WORK TO BE COMPLETED
Word for word, please restate the line containing "ring mcp: (362, 404)" and all the lines that follow it to the end of the data.

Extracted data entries
==================================================
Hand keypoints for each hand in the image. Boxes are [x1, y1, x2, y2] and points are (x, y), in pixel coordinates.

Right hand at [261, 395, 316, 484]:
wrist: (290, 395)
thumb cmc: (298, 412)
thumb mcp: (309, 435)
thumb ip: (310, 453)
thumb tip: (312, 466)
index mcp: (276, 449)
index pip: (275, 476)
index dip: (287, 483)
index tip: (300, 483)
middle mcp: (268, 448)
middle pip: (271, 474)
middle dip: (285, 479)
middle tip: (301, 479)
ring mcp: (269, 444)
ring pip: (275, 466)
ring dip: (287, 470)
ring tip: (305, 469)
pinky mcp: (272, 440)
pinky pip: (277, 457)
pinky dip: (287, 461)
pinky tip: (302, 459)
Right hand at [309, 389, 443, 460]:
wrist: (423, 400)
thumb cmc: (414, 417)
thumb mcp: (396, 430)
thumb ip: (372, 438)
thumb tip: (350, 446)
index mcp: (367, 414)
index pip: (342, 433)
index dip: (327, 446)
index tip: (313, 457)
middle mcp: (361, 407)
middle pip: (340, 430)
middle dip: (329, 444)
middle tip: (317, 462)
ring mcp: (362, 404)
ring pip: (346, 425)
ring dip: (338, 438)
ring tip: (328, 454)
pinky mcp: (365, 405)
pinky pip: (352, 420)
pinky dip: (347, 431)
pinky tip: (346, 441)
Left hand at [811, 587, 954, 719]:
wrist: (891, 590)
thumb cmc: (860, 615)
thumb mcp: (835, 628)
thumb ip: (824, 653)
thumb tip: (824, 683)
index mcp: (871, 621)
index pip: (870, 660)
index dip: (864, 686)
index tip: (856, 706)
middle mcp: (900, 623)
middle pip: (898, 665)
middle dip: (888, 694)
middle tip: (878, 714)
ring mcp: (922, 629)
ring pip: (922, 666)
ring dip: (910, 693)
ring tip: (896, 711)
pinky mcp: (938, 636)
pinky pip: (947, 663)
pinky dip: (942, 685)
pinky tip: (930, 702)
==================================================
ANSWER SECTION
ring mcp: (362, 404)
ring pip: (346, 425)
ring dip: (338, 438)
ring tip: (328, 454)
pinky mcp: (365, 405)
pinky pip: (352, 420)
pinky dip: (347, 431)
pinky tip: (346, 441)
Left hand at [811, 587, 954, 719]:
wrist: (891, 590)
thumb cmc: (860, 615)
thumb mcp: (835, 628)
thumb ip: (824, 653)
thumb tip: (824, 683)
index mcp: (871, 621)
index pip: (870, 660)
index dip: (864, 686)
index tip: (856, 706)
middle mcp: (900, 623)
middle pip: (898, 665)
middle dip: (888, 694)
middle tip: (878, 714)
ring mcp: (922, 629)
ring pip: (922, 666)
ring dip: (910, 693)
ring tip: (896, 711)
pinky mcp: (938, 636)
pinky pip: (947, 663)
pinky dip: (942, 685)
pinky tip: (930, 702)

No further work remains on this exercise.